SUPPLIED TEXT ▸
******************************

With user-generated content comes the risk of false or misleading information, and there have been concerns about misinformation on COVID-19 as well. and many platforms signed a joint statement to work with government health care agencies to combat fraud and misinformation about the virus. Some platforms are also looking beyond just potential misinformation and choosing to police online ads and sales in effort to prevent predatory behavior such as hoarding or price gouging. Facebook banned advertising and marketplace sales of face masks, hand sanitizer, surface wipes, and COVID-19 test kits. Amazon and eBay have also cracked down on secondary marketplace sellers that were inflating prices of such supplies.

Reducing Barriers for New Technologies to Respond to the COVID-19 Pandemic

In addition to technologies keeping us connected, there are several emerging technologies that are helping or could help the response to the pandemic. Reducing regulatory barriers for technologies such as drones and 3-D printing could further assist in the response to the global pandemic.

******************************

DATASET EXTRACT ▸

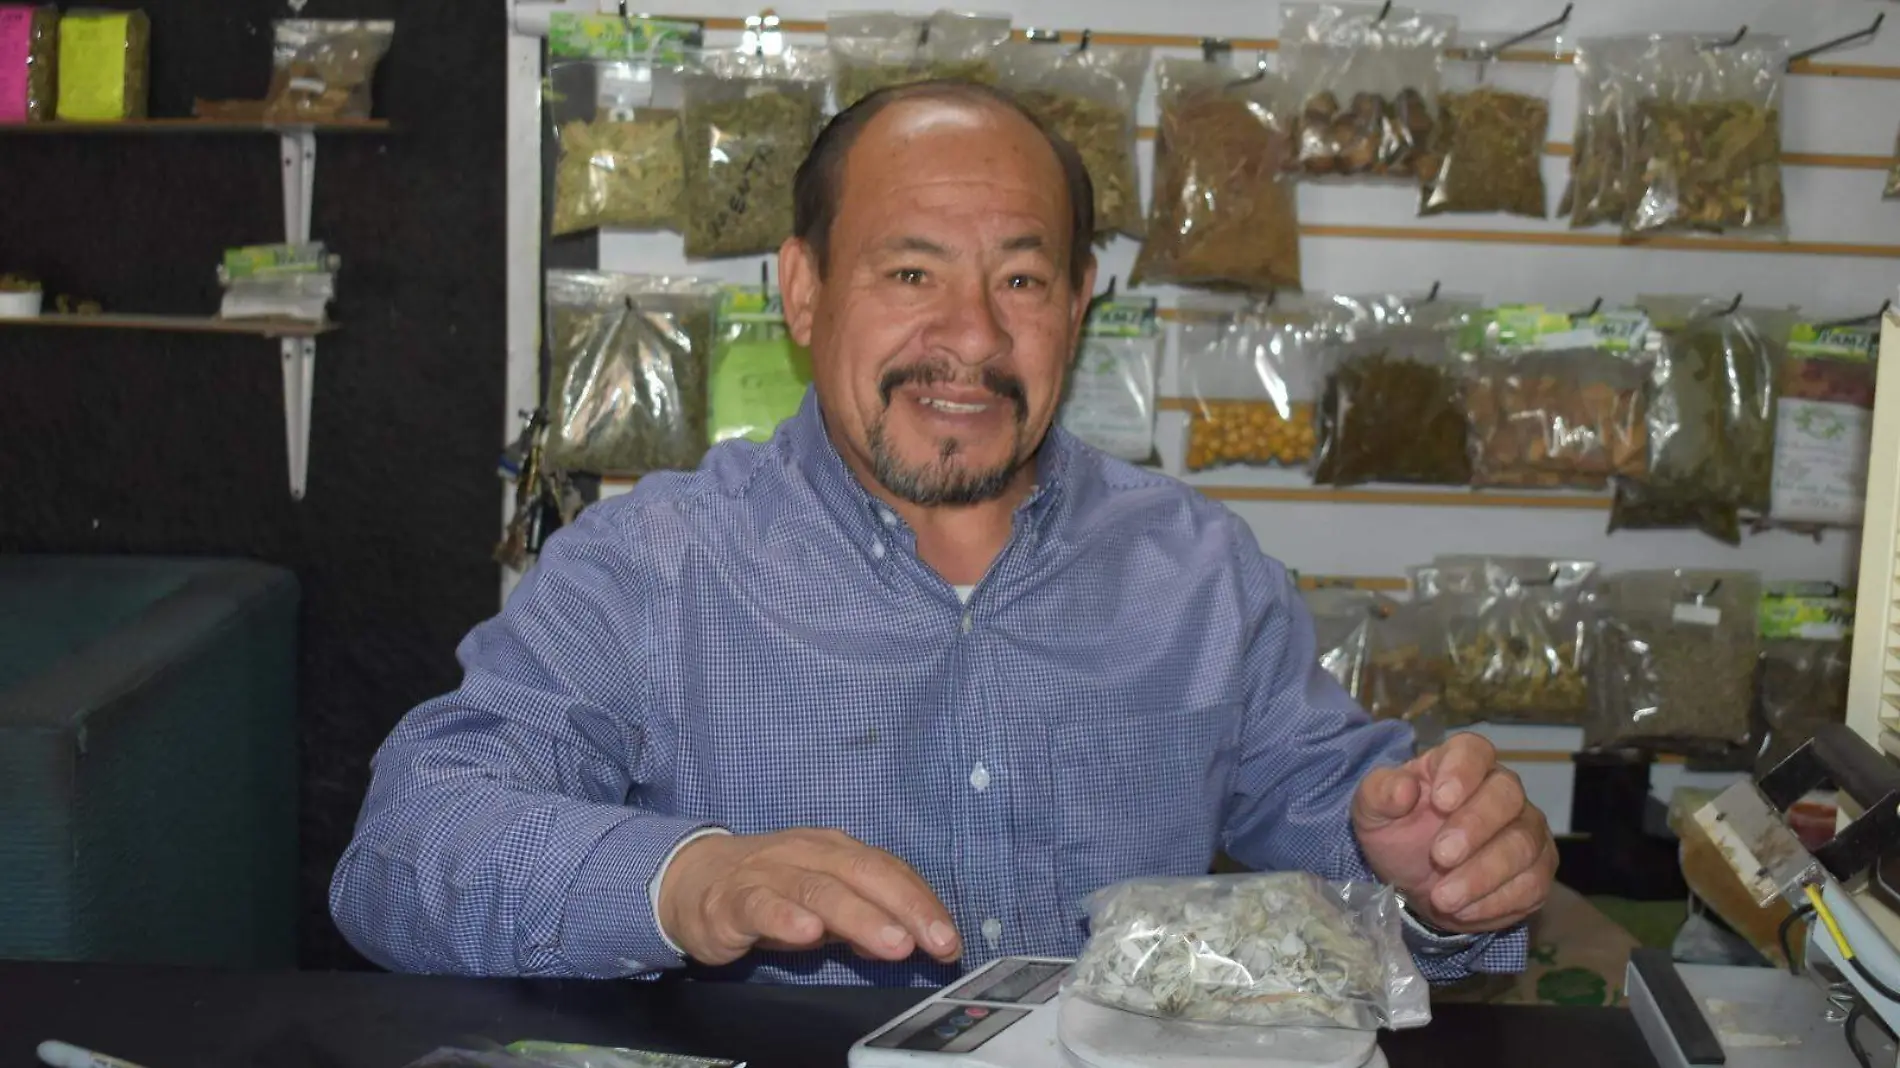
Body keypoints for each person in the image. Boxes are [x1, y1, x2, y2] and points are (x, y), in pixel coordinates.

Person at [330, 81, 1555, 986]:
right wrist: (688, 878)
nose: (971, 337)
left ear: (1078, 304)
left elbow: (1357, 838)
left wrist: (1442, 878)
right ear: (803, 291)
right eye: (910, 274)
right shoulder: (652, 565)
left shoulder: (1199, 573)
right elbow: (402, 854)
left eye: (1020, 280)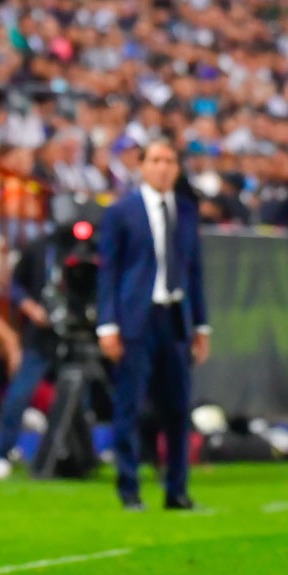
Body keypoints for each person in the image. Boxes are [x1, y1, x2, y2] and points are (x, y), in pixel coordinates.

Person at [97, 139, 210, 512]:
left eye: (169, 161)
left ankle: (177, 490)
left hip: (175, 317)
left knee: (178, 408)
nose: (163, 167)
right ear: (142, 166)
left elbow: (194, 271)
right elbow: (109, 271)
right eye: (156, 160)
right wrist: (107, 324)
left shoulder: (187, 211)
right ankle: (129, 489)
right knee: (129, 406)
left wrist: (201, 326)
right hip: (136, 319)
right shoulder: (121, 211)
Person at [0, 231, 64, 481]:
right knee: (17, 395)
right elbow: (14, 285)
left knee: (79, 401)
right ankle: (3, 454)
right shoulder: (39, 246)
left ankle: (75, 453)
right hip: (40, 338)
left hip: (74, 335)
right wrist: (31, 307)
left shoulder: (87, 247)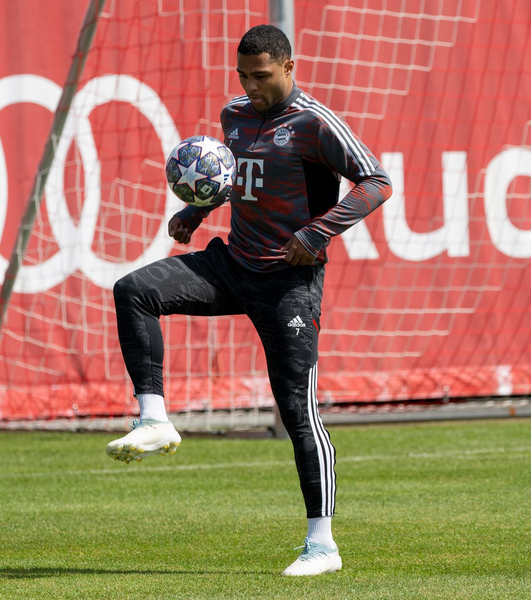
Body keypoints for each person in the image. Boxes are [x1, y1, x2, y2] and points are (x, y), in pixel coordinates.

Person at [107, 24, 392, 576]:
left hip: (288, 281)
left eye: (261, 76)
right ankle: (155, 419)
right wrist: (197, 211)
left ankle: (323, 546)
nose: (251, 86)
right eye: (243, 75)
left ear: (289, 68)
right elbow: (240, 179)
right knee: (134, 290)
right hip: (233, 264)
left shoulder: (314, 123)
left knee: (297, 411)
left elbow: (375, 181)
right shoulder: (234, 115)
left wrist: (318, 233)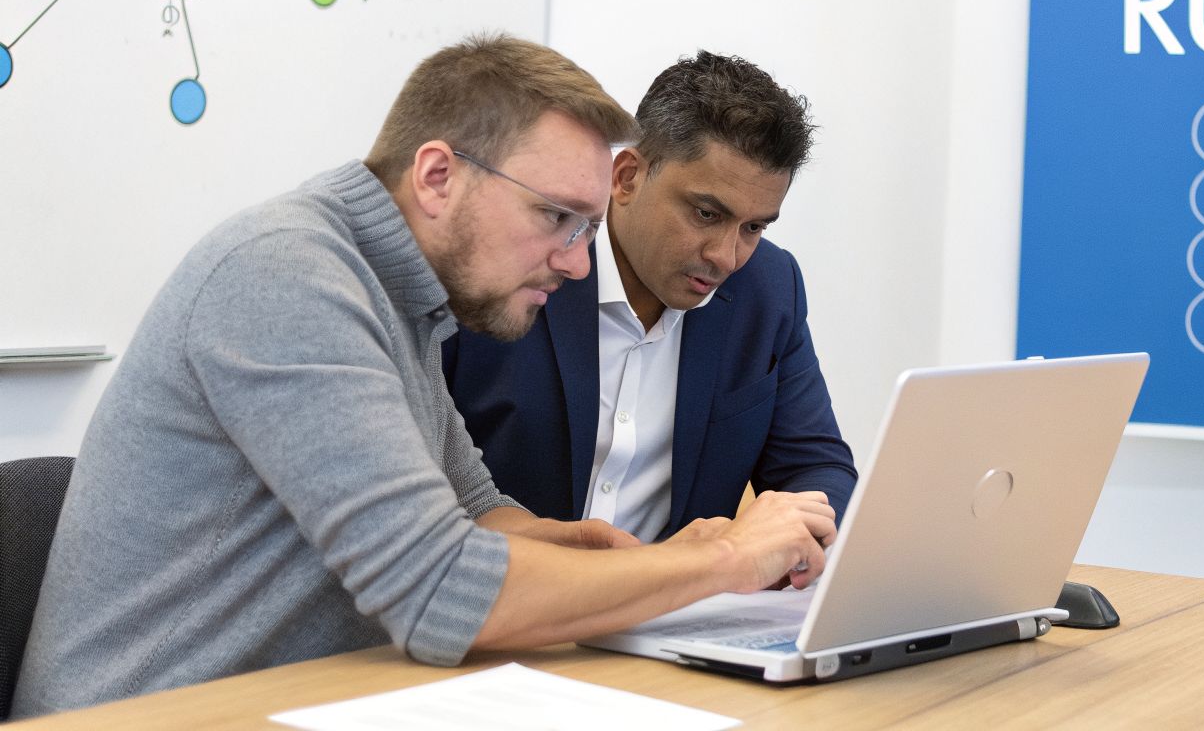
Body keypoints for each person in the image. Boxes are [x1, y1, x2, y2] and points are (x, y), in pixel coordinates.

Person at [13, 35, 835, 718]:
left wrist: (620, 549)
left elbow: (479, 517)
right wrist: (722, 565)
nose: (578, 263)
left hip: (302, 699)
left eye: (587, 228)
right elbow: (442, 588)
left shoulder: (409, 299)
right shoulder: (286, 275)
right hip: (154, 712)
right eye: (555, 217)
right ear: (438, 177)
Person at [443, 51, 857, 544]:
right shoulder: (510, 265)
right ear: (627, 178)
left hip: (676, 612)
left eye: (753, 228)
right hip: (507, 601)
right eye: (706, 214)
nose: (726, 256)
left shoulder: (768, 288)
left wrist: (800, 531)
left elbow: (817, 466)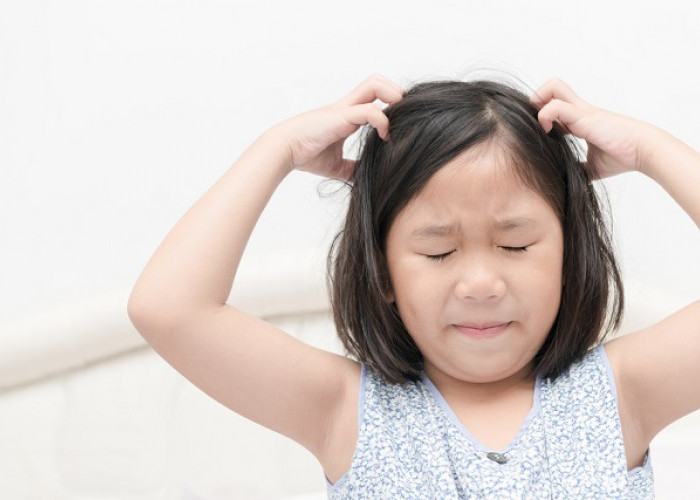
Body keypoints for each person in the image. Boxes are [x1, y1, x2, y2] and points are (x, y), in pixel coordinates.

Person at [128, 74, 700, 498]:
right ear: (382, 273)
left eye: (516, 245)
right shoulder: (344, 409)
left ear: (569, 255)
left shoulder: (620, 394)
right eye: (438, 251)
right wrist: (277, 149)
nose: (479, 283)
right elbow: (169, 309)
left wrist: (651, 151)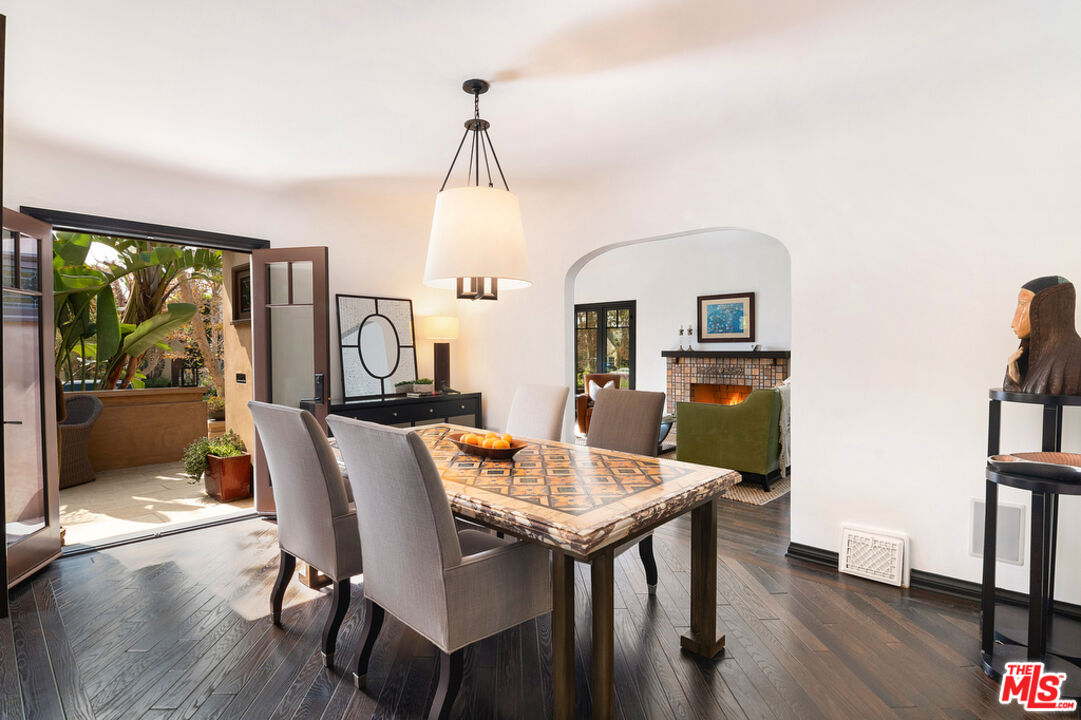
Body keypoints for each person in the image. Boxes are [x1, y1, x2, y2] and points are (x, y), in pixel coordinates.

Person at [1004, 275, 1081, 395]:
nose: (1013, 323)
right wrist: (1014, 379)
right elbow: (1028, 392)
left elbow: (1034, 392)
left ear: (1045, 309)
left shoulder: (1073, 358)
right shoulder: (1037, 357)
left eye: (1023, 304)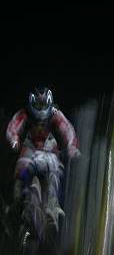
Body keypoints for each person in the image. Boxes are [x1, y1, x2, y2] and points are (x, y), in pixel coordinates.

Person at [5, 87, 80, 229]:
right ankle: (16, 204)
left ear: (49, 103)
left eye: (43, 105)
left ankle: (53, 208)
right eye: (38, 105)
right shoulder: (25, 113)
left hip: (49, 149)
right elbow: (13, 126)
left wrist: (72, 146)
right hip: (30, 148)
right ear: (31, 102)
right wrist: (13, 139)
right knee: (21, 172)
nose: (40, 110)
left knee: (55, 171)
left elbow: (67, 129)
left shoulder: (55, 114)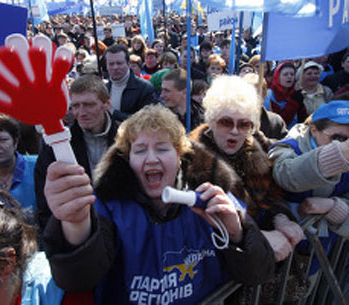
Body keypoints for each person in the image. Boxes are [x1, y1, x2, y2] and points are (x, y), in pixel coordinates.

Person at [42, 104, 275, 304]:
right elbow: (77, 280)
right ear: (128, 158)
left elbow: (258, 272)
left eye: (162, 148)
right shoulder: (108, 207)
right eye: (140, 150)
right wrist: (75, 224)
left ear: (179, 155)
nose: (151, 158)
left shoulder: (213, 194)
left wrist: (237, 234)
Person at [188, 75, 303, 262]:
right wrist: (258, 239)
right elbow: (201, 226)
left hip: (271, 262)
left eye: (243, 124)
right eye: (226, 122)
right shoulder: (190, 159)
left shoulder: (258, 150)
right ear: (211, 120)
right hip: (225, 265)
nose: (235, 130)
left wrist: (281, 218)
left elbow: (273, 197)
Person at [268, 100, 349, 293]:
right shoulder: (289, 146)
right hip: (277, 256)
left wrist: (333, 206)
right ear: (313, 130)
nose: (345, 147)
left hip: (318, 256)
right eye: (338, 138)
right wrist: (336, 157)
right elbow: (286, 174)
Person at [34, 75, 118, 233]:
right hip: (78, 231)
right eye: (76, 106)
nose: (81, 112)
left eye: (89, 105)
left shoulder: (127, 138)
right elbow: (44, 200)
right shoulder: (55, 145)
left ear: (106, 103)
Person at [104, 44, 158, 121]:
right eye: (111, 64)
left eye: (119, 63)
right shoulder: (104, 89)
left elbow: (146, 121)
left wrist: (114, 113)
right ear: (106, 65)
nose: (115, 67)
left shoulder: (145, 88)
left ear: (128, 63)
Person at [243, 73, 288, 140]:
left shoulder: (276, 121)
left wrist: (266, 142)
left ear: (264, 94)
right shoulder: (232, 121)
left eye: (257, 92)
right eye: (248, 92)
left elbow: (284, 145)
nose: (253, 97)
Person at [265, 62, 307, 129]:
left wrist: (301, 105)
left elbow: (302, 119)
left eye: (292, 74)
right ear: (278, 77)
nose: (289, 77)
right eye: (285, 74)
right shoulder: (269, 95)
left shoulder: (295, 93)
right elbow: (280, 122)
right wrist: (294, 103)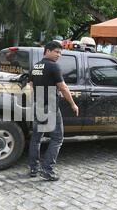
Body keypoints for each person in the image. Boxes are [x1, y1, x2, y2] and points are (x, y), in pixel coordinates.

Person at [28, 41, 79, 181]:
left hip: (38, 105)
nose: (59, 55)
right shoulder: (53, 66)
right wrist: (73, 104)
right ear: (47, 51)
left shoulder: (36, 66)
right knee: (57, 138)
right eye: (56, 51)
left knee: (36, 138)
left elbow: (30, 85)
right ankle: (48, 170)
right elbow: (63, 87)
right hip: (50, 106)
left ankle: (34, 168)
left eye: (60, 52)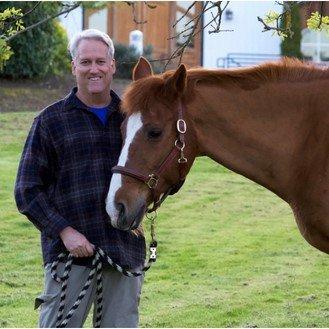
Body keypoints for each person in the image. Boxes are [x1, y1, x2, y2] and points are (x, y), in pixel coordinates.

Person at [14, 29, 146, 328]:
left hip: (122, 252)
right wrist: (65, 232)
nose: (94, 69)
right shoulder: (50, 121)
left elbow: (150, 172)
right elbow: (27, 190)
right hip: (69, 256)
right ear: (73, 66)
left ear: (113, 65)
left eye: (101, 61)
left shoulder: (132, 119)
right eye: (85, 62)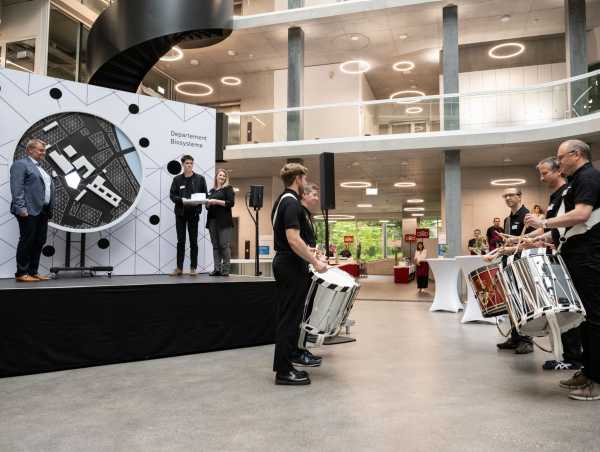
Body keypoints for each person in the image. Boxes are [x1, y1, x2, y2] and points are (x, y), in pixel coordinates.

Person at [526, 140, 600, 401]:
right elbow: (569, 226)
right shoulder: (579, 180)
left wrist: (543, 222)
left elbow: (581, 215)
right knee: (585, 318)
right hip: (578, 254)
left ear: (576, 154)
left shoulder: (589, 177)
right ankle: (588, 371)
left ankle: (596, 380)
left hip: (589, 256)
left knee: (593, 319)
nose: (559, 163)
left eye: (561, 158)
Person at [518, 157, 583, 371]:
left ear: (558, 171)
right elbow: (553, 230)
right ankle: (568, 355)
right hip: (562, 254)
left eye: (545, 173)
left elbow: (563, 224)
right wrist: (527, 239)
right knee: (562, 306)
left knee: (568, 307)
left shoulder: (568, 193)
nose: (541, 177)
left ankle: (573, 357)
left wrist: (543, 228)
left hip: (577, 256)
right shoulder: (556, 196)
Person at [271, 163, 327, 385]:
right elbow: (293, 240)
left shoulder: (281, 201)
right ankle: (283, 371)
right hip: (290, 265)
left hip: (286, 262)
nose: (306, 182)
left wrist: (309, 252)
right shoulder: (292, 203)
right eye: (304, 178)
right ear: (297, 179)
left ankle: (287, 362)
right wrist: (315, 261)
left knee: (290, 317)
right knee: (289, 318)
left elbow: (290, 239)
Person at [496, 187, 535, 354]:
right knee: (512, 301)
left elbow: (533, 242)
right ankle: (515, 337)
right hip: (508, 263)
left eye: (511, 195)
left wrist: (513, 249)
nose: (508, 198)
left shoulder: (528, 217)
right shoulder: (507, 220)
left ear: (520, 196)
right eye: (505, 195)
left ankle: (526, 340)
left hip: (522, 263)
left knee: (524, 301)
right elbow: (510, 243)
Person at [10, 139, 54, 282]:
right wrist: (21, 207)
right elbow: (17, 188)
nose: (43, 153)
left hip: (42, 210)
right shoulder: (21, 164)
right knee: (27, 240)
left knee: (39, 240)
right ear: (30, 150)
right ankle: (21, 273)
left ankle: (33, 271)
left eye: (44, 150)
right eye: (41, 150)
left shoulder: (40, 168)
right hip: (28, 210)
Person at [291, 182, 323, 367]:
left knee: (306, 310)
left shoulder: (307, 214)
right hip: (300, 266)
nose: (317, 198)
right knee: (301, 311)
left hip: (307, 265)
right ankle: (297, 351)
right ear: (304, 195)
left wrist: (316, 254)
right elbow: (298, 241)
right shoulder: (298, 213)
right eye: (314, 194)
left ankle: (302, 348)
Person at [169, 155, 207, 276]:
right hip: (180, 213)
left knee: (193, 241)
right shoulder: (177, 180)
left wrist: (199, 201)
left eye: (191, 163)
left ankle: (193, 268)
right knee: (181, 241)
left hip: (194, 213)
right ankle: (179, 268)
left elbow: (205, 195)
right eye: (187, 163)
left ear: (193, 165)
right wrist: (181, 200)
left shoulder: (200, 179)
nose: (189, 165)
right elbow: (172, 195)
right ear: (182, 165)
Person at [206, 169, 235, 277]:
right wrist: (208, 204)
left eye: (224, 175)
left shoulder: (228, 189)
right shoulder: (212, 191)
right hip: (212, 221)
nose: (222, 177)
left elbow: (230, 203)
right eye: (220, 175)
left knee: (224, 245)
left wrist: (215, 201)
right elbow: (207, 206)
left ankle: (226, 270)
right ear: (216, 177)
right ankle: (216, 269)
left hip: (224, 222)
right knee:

******************************

EXERCISE A ▸
From the text on technology and the COVID-19 pandemic, return the portion starting with "With user-generated content" and going on through "of such supplies.".
EXERCISE B ▸
Translate this sentence from the text on technology and the COVID-19 pandemic into Spanish: "Facebook banned advertising and marketplace sales of face masks, hand sanitizer, surface wipes, and COVID-19 test kits."

TASK RESPONSE A ▸
With user-generated content comes the risk of false or misleading information, and there have been concerns about misinformation on COVID-19 as well. and many platforms signed a joint statement to work with government health care agencies to combat fraud and misinformation about the virus. Some platforms are also looking beyond just potential misinformation and choosing to police online ads and sales in effort to prevent predatory behavior such as hoarding or price gouging. Facebook banned advertising and marketplace sales of face masks, hand sanitizer, surface wipes, and COVID-19 test kits. Amazon and eBay have also cracked down on secondary marketplace sellers that were inflating prices of such supplies.

TASK RESPONSE B ▸
Facebook prohibió la publicidad y las ventas en el marketplace de mascarillas, desinfectante de manos, toallitas para superficies y kits de prueba de COVID-19.